O guarda-chuva da Praça do Patriarca
Fernando Amarante escreve sobre a relação de um homem com seu guarda-chuva
O poeta e jornalista Fernando Amarante escreve crônica sobre a relação de um homem com seu guarda-chuva comprado na Praça do Patriarca, em São Paulo.
Aconteceu no coração da cidade de São Paulo, na Praça do Patriarca. Lá havia uma antiga fábrica de guarda-chuvas; nos fundos de uma loja. Me conta emocionado o meu bondoso cunhado e amigo Milton. Não era uma fábrica comum. Os guarda-chuvas lá fabricados eram especiais. Em tempos idos, Milton comprou um desses guarda-chuvas. Eles tinham um especial dispositivo de segurança na armação das barbatanas, por dentro, que impediam que sofressem o revés de vento trazido pela chuva. A fábrica há muito tempo fechou.
Talvez porque quem comprasse um daqueles guarda-chuvas, não precisasse adquirir outro, tal a maestria e perfeição com que eram feitos e assim sua durabilidade infinda. Naquela época, em seus anos moços, Milton trabalhava num Banco, e ao contar a uma colega de trabalho, que havia adquirido tal guarda-chuva, com seu dispositivo de durabilidade, sua colega lhe contou que foi seu sogro quem inventou o dispositivo anti-vento dos guarda-chuvas especiais.
Meu bondoso cunhado e amigo Milton, de alma clara e limpo coração, poeta também por seus argênteos cabelos, ao ouvir sua colega Carmem a lhe contar história tão interessante, contada com tanto carinho e tanta candura, ficou ainda mais comovido e embevecido, e se afeiçoou de tal maneira pelo seu já tão querido guarda-chuva, que ele se tornou para Milton, um especial objeto de estimação. Milton tem o guarda-chuva até hoje; seu fiel companheiro, anti-chuvas e anti-vento, na garoa ou nas tempestades da antiga São Paulo. E o usa sempre com muito carinho, cuidado e muito garbo, e jamais o empresta a ninguém.

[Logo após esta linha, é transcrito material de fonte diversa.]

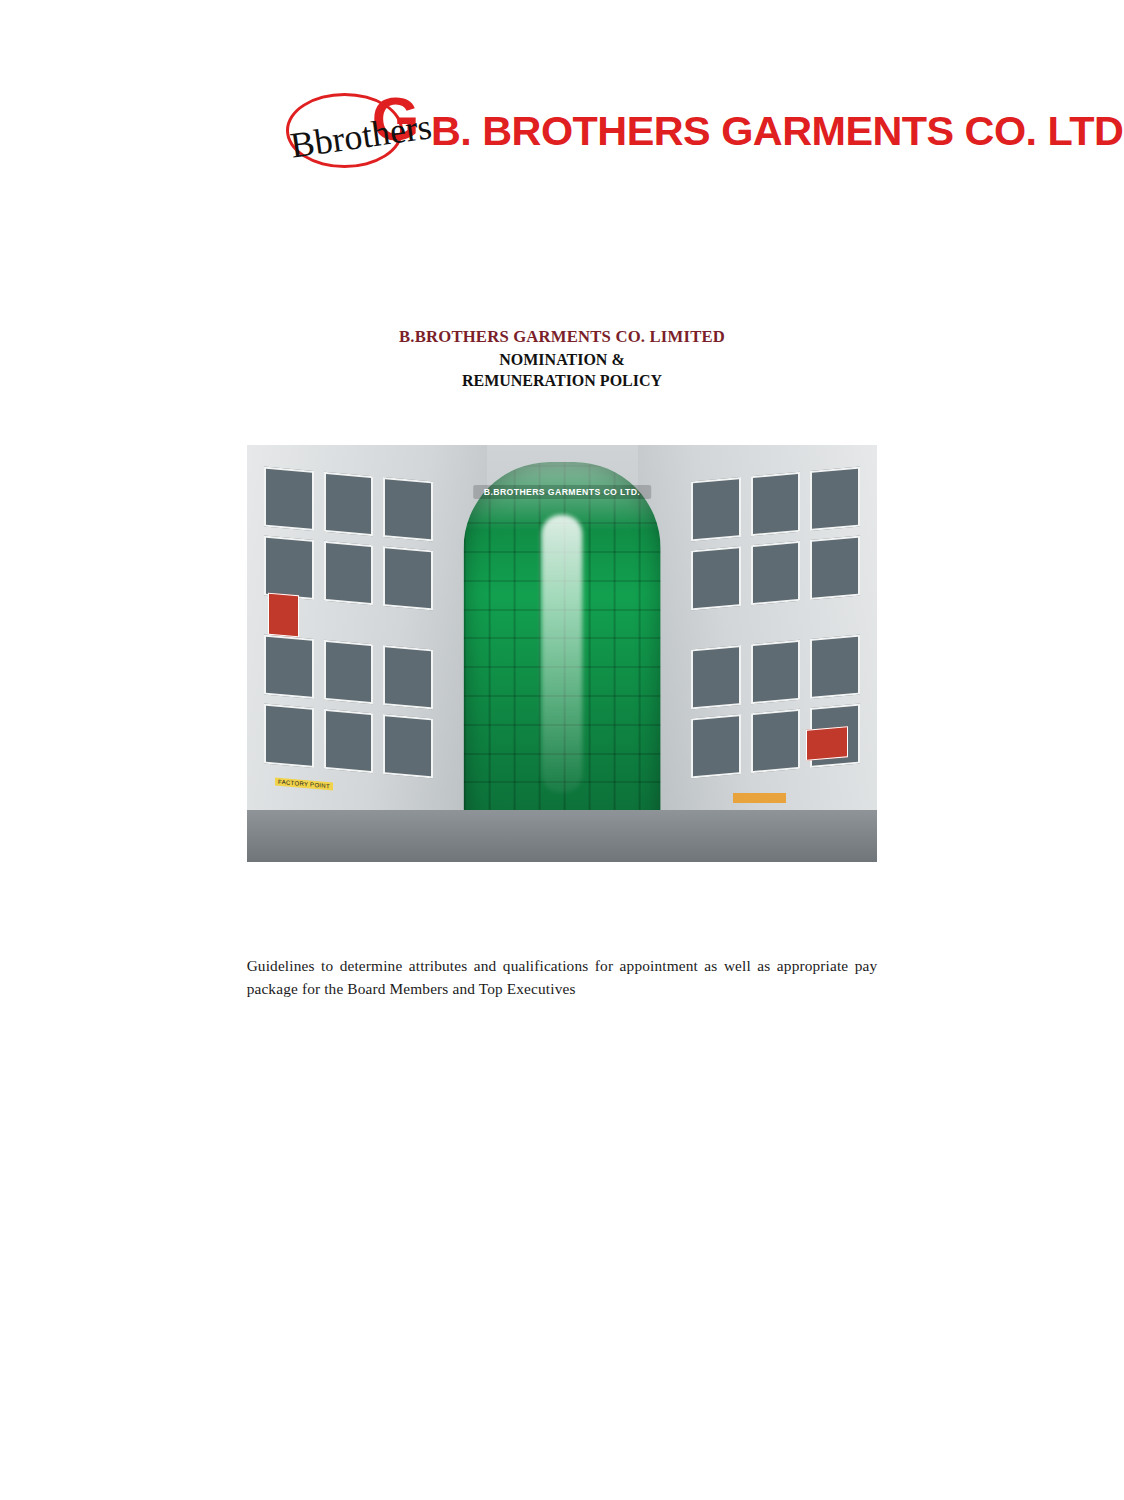G Bbrothers
B. BROTHERS GARMENTS CO. LTD.
B.BROTHERS GARMENTS CO. LIMITED
NOMINATION &
REMUNERATION POLICY
B.BROTHERS GARMENTS CO LTD.
FACTORY POINT
Guidelines to determine attributes and qualifications for appointment as well as appropriate pay package for the Board Members and Top Executives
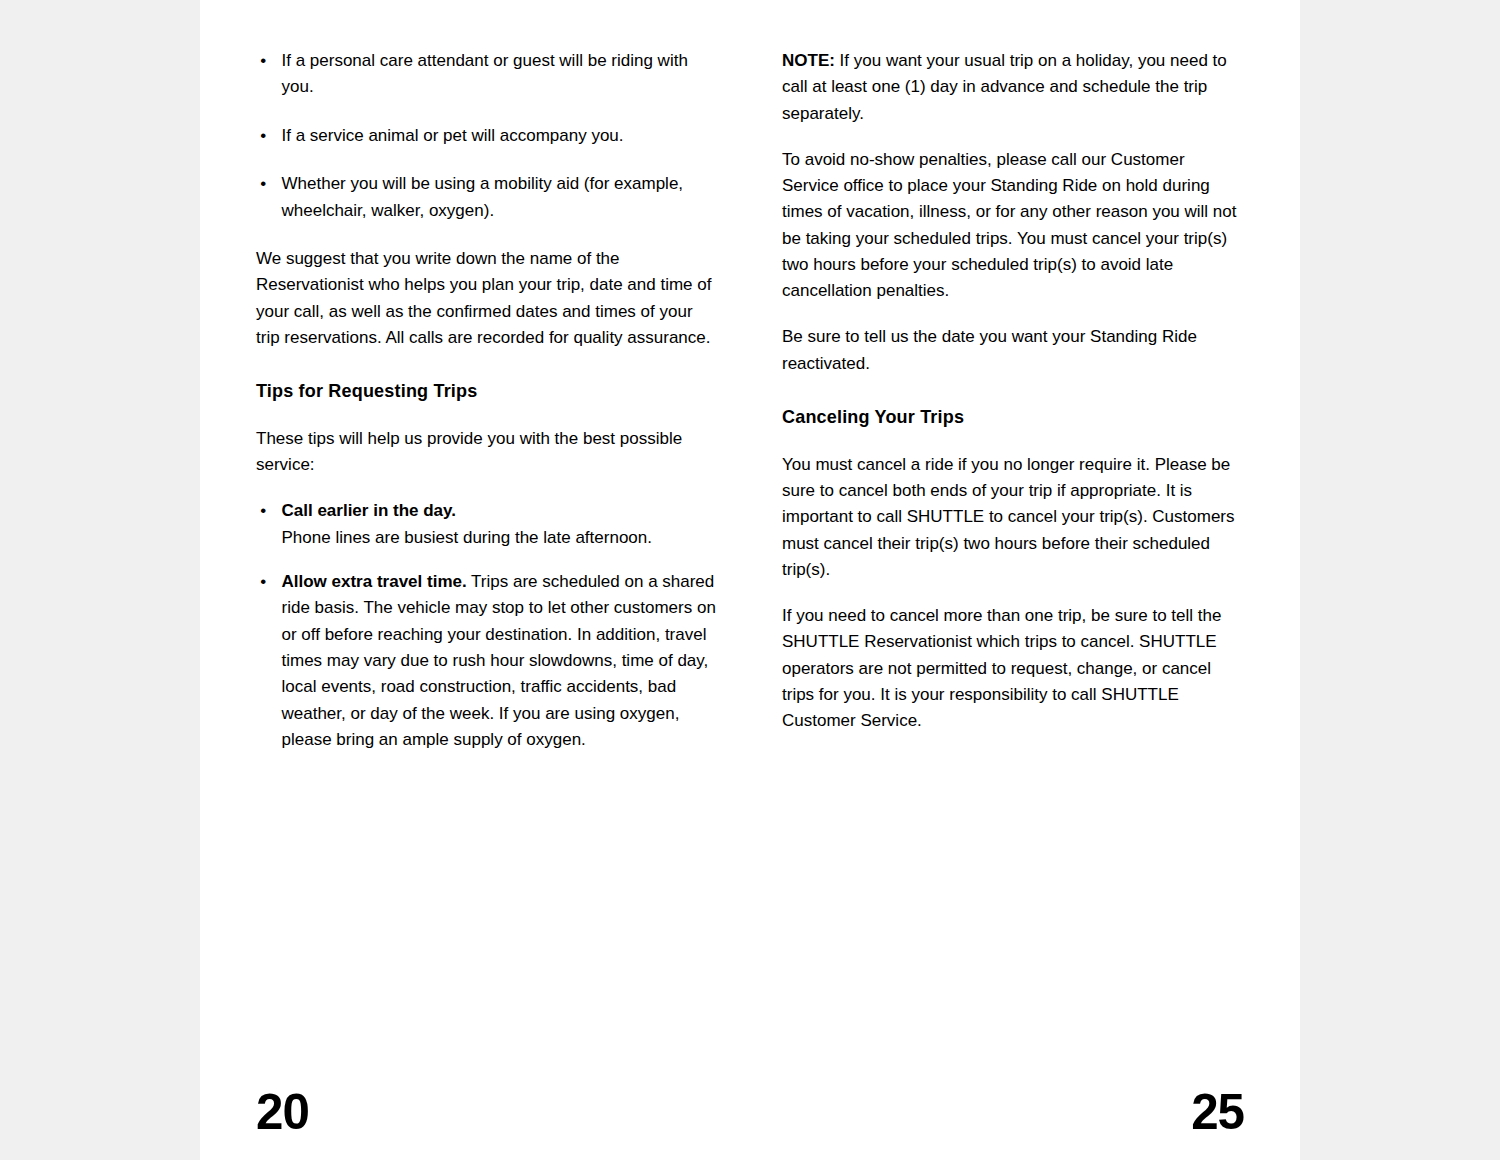If a personal care attendant or guest will be riding with you.
If a service animal or pet will accompany you.
Whether you will be using a mobility aid (for example, wheelchair, walker, oxygen).
We suggest that you write down the name of the Reservationist who helps you plan your trip, date and time of your call, as well as the confirmed dates and times of your trip reservations. All calls are recorded for quality assurance.
Tips for Requesting Trips
These tips will help us provide you with the best possible service:
Call earlier in the day.
Phone lines are busiest during the late afternoon.
Allow extra travel time. Trips are scheduled on a shared ride basis. The vehicle may stop to let other customers on or off before reaching your destination. In addition, travel times may vary due to rush hour slowdowns, time of day, local events, road construction, traffic accidents, bad weather, or day of the week. If you are using oxygen, please bring an ample supply of oxygen.
NOTE: If you want your usual trip on a holiday, you need to call at least one (1) day in advance and schedule the trip separately.
To avoid no-show penalties, please call our Customer Service office to place your Standing Ride on hold during times of vacation, illness, or for any other reason you will not be taking your scheduled trips. You must cancel your trip(s) two hours before your scheduled trip(s) to avoid late cancellation penalties.
Be sure to tell us the date you want your Standing Ride reactivated.
Canceling Your Trips
You must cancel a ride if you no longer require it. Please be sure to cancel both ends of your trip if appropriate. It is important to call SHUTTLE to cancel your trip(s). Customers must cancel their trip(s) two hours before their scheduled trip(s).
If you need to cancel more than one trip, be sure to tell the SHUTTLE Reservationist which trips to cancel. SHUTTLE operators are not permitted to request, change, or cancel trips for you. It is your responsibility to call SHUTTLE Customer Service.
20 25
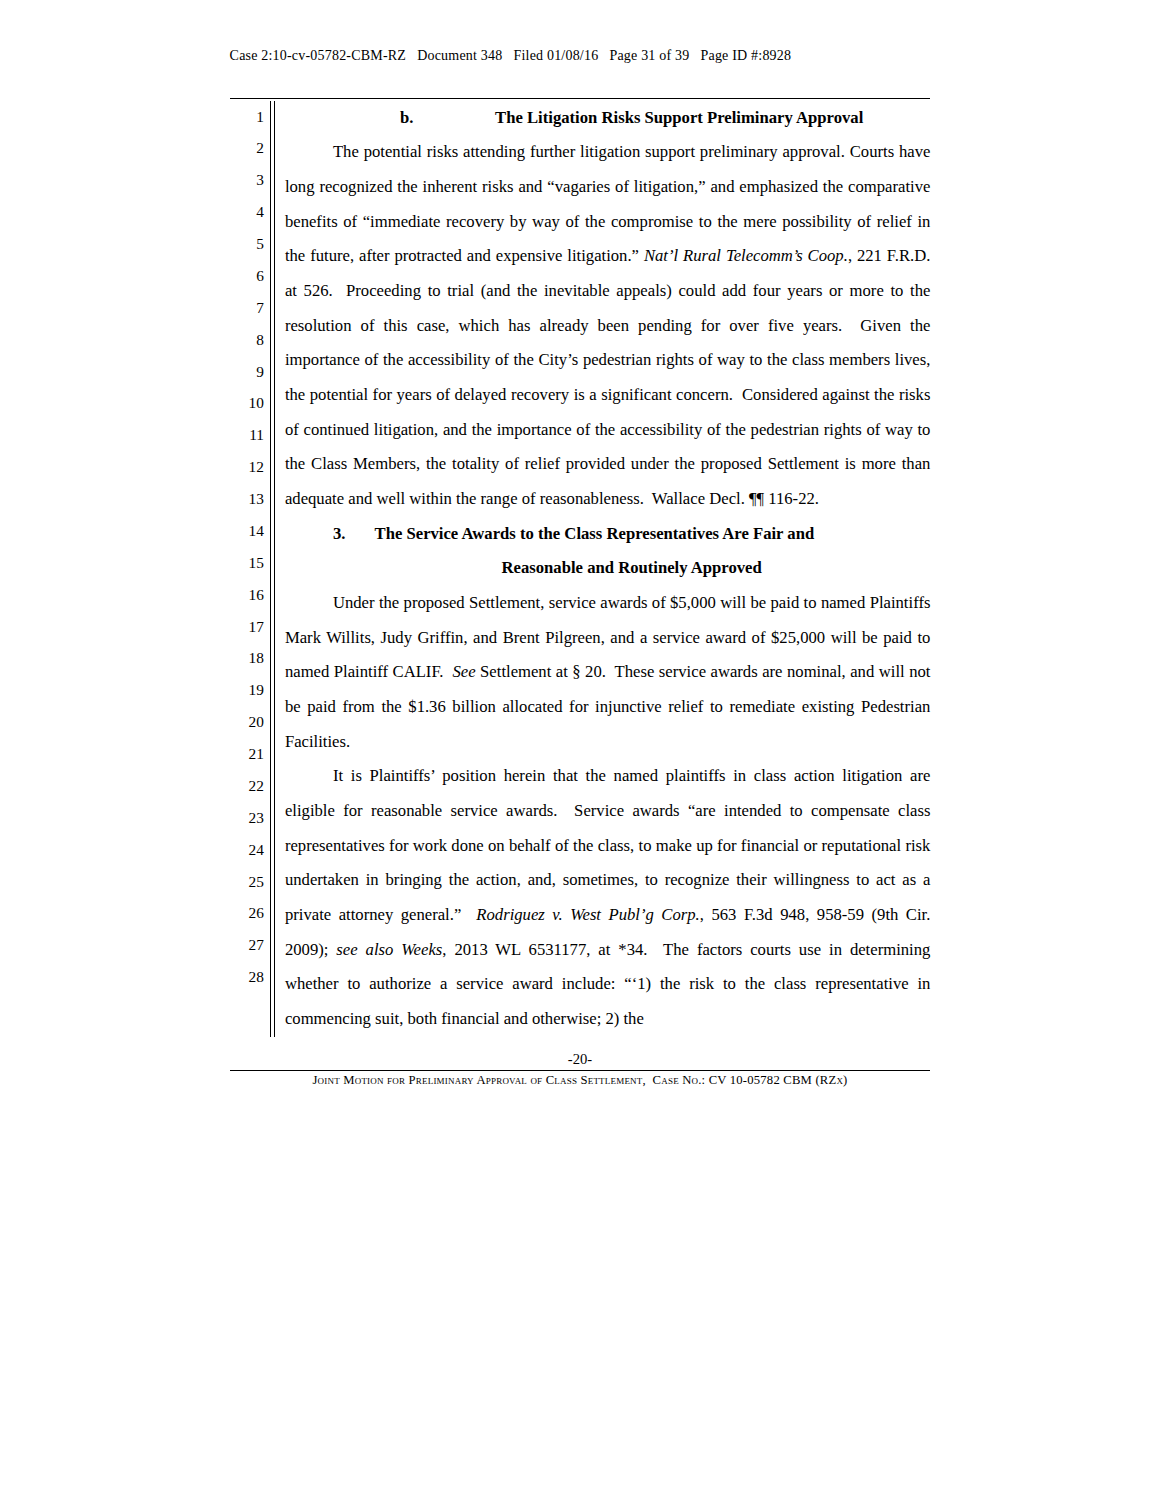Case 2:10-cv-05782-CBM-RZ Document 348 Filed 01/08/16 Page 31 of 39 Page ID #:8928
1
2
3
4
5
6
7
8
9
10
11
12
13
14
15
16
17
18
19
20
21
22
23
24
25
26
27
28
b. The Litigation Risks Support Preliminary Approval
The potential risks attending further litigation support preliminary approval. Courts have long recognized the inherent risks and “vagaries of litigation,” and emphasized the comparative benefits of “immediate recovery by way of the compromise to the mere possibility of relief in the future, after protracted and expensive litigation.” Nat’l Rural Telecomm’s Coop., 221 F.R.D. at 526. Proceeding to trial (and the inevitable appeals) could add four years or more to the resolution of this case, which has already been pending for over five years. Given the importance of the accessibility of the City’s pedestrian rights of way to the class members lives, the potential for years of delayed recovery is a significant concern. Considered against the risks of continued litigation, and the importance of the accessibility of the pedestrian rights of way to the Class Members, the totality of relief provided under the proposed Settlement is more than adequate and well within the range of reasonableness. Wallace Decl. ¶¶ 116-22.
3. The Service Awards to the Class Representatives Are Fair and
Reasonable and Routinely Approved
Under the proposed Settlement, service awards of $5,000 will be paid to named Plaintiffs Mark Willits, Judy Griffin, and Brent Pilgreen, and a service award of $25,000 will be paid to named Plaintiff CALIF. See Settlement at § 20. These service awards are nominal, and will not be paid from the $1.36 billion allocated for injunctive relief to remediate existing Pedestrian Facilities.
It is Plaintiffs’ position herein that the named plaintiffs in class action litigation are eligible for reasonable service awards. Service awards “are intended to compensate class representatives for work done on behalf of the class, to make up for financial or reputational risk undertaken in bringing the action, and, sometimes, to recognize their willingness to act as a private attorney general.” Rodriguez v. West Publ’g Corp., 563 F.3d 948, 958-59 (9th Cir. 2009); see also Weeks, 2013 WL 6531177, at *34. The factors courts use in determining whether to authorize a service award include: “‘1) the risk to the class representative in commencing suit, both financial and otherwise; 2) the
-20-
Joint Motion for Preliminary Approval of Class Settlement, Case No.: CV 10-05782 CBM (RZx)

A fábrica fechou. Não mais existe há muito tempo. Mas o guarda-chuva especial ficou e resiste ao tempo, como todos os outros iguais, creio Eu, comprados por outras pessoas. E sob o zelo, a vigilância e o olhar atendo de seu dono, resiste também ao assedio e às investidas de todos os ladrões de guarda-chuvas.
Milton tem outras paixões, além da família e do guarda-chuva. O vinho, a música e os carros, que ele como bom italiano, sabe cultivar tão bem. Descendente de italianos, fiel às suas origens, Milton tem a alma sentimental, e gosta de ouvir e também cantar, com sua afinada voz de baixo, lindas canções italianas.
Indo de Fred Bongusto, passando por Andrea Bocelli, até a cantora brasileira Zizi Possi que gravou seletivas e belíssimas músicas extraídas do cancioneiro italiano. Milton também é um aficcionado por carros e especialmente por sua mecânica a qual ele aprecia, conhece e entende muito bem sobretudo os da Escudeira Italiana Ferrari, a qual ele ama de alma, vísceras e coração.
Nas festas, no caminho entre a garrafa e a boca, ainda na garrafa, o vinho passa pelas mãos cuidadosas de Milton; mestre de cerimônias, bom “Sommelier”. E ele gosta de abrir um bom e seleto vinho, sentir seu buquê, encher festivamente as taças, erguer a taça e brindar – celebrando a vida, tão bela e tão efêmera; fragmentos de luz.
PS.: “Sommelier” é o profissional especializado e entendido em vinhos.